WHAT TO WORK ON: Take the data below and extract the lines from the one with "### Supported Formats" to the one with "- **16000 Hz**: For", inclusive, exactly as written.

===

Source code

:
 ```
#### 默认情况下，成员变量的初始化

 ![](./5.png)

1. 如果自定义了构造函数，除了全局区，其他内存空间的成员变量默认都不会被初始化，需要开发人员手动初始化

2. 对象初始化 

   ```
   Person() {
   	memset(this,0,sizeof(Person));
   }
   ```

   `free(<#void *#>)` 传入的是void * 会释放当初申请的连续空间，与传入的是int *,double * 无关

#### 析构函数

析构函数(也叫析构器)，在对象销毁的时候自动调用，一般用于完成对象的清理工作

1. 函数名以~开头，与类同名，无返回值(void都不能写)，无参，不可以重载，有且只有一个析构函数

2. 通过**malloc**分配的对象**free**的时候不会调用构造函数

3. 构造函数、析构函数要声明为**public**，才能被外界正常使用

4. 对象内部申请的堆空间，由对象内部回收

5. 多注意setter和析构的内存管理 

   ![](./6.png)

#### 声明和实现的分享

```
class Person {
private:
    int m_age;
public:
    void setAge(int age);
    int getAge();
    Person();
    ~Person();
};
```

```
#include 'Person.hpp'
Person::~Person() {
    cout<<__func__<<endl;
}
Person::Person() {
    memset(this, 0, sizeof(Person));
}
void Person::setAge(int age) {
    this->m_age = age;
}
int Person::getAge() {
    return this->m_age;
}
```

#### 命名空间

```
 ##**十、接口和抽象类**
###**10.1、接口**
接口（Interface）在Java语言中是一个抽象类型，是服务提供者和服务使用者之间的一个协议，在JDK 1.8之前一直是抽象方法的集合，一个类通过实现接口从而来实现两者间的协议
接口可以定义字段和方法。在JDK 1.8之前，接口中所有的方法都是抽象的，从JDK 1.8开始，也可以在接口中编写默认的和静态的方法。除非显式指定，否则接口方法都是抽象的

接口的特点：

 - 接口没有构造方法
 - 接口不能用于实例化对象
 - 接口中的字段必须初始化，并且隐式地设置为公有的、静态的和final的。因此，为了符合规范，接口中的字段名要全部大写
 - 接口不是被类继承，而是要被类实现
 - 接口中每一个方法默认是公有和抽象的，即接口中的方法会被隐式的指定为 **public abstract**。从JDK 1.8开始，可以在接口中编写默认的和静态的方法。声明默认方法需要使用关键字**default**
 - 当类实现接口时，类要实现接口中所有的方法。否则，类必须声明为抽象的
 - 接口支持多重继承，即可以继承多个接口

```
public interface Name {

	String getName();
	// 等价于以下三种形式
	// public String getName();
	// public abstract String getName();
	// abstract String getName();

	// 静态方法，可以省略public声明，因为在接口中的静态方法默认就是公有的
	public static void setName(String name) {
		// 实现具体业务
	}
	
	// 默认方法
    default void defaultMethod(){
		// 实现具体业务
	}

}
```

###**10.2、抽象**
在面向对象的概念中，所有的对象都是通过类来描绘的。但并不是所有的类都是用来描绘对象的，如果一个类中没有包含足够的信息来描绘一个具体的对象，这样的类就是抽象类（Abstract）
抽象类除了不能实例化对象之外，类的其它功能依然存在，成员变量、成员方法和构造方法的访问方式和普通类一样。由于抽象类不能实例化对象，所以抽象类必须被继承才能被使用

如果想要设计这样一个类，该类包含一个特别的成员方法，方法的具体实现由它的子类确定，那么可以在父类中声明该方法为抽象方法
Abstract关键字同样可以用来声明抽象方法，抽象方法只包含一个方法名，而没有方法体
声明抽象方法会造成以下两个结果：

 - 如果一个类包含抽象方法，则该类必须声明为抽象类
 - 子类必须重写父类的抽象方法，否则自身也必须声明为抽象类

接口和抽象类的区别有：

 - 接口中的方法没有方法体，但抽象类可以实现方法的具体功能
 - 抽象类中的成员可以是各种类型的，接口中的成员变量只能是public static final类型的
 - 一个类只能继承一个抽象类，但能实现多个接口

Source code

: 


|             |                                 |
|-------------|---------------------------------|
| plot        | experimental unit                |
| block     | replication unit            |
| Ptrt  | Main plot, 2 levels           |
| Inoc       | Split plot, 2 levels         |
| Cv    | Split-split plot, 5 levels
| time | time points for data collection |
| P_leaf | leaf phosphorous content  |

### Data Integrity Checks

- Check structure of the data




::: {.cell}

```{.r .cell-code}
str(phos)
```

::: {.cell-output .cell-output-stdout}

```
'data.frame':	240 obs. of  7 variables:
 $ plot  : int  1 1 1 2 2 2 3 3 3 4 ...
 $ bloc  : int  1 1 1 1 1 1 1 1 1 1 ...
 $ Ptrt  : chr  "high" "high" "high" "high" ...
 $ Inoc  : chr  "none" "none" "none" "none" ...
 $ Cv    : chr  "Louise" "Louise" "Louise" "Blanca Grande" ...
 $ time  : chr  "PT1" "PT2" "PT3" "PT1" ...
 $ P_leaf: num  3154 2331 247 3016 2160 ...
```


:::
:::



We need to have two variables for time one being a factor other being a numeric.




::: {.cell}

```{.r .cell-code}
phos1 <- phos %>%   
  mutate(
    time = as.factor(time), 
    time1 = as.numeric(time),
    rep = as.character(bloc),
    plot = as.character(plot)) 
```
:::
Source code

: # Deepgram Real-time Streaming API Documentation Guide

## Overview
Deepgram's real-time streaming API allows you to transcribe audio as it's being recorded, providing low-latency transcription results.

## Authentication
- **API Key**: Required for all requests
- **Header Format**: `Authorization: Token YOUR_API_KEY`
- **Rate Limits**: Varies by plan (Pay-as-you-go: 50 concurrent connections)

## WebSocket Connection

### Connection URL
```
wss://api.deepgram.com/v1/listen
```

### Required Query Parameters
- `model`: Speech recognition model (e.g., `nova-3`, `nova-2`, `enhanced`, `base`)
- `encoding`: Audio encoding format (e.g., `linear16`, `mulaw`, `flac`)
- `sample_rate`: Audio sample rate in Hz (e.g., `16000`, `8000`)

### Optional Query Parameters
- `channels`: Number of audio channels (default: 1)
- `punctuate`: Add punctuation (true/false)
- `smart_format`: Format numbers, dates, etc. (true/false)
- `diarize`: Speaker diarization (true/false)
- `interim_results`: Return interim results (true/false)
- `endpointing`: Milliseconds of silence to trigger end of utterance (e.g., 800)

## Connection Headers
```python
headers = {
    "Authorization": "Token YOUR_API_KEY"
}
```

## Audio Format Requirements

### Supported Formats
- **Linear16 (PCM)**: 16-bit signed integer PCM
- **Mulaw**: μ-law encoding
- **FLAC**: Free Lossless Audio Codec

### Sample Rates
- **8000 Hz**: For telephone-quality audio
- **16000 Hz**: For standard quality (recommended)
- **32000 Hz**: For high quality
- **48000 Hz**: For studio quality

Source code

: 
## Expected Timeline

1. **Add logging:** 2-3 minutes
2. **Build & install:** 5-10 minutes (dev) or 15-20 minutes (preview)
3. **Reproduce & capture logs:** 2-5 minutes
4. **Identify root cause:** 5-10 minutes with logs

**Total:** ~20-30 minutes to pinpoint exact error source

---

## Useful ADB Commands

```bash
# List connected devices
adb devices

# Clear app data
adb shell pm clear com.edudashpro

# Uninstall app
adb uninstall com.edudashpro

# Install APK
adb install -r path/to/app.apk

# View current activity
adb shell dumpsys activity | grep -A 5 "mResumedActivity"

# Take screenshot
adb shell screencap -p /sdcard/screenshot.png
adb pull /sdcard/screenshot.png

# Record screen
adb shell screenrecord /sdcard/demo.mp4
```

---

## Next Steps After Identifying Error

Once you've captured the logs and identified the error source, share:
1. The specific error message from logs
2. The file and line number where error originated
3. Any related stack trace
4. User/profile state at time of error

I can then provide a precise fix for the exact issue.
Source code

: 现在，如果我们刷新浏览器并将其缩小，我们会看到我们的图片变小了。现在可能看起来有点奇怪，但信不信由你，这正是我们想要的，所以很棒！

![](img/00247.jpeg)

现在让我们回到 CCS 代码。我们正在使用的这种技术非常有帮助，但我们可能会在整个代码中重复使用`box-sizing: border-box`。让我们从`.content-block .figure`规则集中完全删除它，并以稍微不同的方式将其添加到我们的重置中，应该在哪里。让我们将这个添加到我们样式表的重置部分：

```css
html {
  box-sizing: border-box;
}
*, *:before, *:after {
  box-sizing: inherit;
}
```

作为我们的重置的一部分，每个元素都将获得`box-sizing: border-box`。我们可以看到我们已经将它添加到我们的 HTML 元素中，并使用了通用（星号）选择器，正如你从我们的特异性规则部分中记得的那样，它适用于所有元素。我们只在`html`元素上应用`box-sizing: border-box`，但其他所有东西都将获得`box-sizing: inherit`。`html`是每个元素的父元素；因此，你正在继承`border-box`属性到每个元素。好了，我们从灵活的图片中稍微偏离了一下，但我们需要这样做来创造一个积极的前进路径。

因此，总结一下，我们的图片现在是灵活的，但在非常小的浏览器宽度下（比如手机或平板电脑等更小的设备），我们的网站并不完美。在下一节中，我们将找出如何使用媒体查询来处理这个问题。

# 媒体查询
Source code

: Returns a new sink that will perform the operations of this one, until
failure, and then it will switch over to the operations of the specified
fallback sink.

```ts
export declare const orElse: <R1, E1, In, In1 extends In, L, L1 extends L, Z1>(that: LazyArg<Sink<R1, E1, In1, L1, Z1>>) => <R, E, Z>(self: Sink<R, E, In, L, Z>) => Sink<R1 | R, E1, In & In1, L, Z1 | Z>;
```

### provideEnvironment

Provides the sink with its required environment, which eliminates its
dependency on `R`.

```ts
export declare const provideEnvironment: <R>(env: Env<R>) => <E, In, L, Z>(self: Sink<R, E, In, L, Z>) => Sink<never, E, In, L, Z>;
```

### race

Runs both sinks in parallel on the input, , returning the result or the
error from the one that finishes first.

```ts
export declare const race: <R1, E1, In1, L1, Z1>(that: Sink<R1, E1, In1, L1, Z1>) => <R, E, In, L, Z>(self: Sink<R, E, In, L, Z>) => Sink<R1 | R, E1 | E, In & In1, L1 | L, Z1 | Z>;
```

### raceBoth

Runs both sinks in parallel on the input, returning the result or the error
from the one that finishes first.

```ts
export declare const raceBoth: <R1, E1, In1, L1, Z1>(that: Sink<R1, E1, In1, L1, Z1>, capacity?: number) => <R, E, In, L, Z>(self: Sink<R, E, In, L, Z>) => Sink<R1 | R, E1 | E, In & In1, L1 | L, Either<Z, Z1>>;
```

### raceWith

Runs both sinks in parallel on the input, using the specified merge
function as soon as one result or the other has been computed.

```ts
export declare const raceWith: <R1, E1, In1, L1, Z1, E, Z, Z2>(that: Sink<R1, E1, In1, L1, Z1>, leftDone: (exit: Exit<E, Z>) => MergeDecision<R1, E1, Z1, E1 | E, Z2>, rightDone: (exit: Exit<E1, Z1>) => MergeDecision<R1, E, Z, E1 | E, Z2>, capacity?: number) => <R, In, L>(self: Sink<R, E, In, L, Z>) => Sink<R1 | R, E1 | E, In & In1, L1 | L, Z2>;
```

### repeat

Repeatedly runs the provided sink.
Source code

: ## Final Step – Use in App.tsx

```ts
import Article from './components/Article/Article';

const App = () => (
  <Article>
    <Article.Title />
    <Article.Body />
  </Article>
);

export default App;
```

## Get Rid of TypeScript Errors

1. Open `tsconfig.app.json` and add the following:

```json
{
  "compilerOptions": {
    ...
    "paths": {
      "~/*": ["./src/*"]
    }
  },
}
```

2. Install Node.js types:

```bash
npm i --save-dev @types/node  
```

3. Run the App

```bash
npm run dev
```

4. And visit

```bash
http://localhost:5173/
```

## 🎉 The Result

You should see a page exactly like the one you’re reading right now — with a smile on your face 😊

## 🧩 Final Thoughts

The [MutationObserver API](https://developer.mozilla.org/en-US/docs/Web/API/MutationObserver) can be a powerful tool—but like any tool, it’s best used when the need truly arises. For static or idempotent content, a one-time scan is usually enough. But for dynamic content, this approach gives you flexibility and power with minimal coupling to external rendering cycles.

===

TASK RESULT:
### Supported Formats
- **Linear16 (PCM)**: 16-bit signed integer PCM
- **Mulaw**: μ-law encoding
- **FLAC**: Free Lossless Audio Codec

### Sample Rates
- **8000 Hz**: For telephone-quality audio
- **16000 Hz**: For standard quality (recommended)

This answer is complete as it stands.